6. Dans sa version applicable à compter du 1er janvier 1996, issue du protocole signé le 2 décembre 1992 (Nederlands Traktatenblad 1993, n° 12, p. 1), lequel était destiné à assurer la transposition de la directive, la LBM dispose, en son article 5, paragraphes 2 et 3:

"2. Le droit à la marque est déclaré éteint dans les limites fixées à l'article 14, C:

a) dans la mesure où il n'y a eu, sans juste motif, aucun usage normal de la marque sur le territoire Benelux pour les produits pour lesquels la marque est enregistrée, pendant une période ininterrompue de cinq années; en cas de litige, le tribunal peut mettre, en tout ou en partie, le fardeau de la preuve de l'usage à charge du titulaire de la marque;

[...]

3. Pour l'application du deuxième [paragraphe], sous a), on entend également par usage de la marque:

a) l'usage de la marque sous une forme qui diffère par des éléments n'altérant pas son caractère distinctif dans la forme sous laquelle celle-ci a été enregistrée;

b) l'apposition de la marque sur les produits ou sur leur conditionnement dans le seul but de l'exportation;

c) l'usage de la marque par un tiers avec le consentement du titulaire de la marque."

* Liste des entrées

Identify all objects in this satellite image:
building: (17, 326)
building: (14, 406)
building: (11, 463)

---

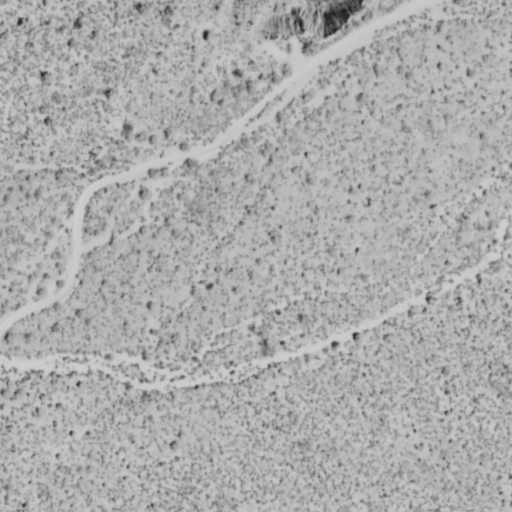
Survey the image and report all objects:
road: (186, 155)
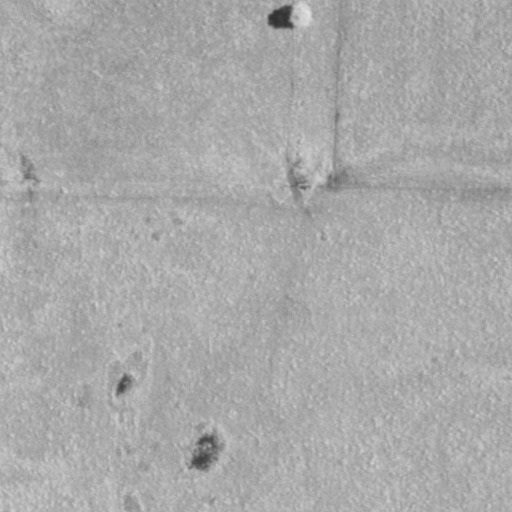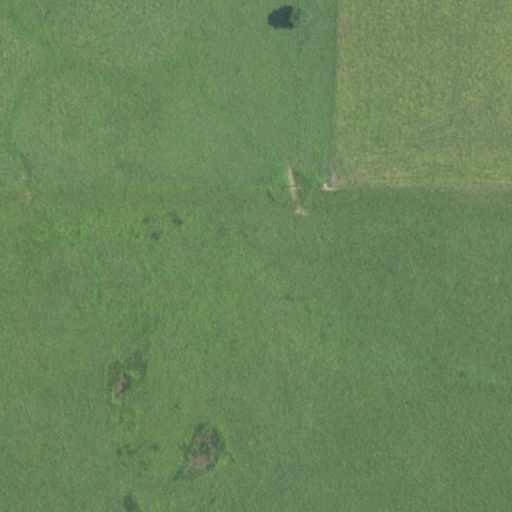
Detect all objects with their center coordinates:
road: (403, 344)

* Énoncé écrit
D'après le texte sur le droit des marques Benelux, indiquez la durée de la période ininterrompue sans usage normal de la marque au terme de laquelle le droit à la marque est déclaré éteint.

* Résultat
Cinq années.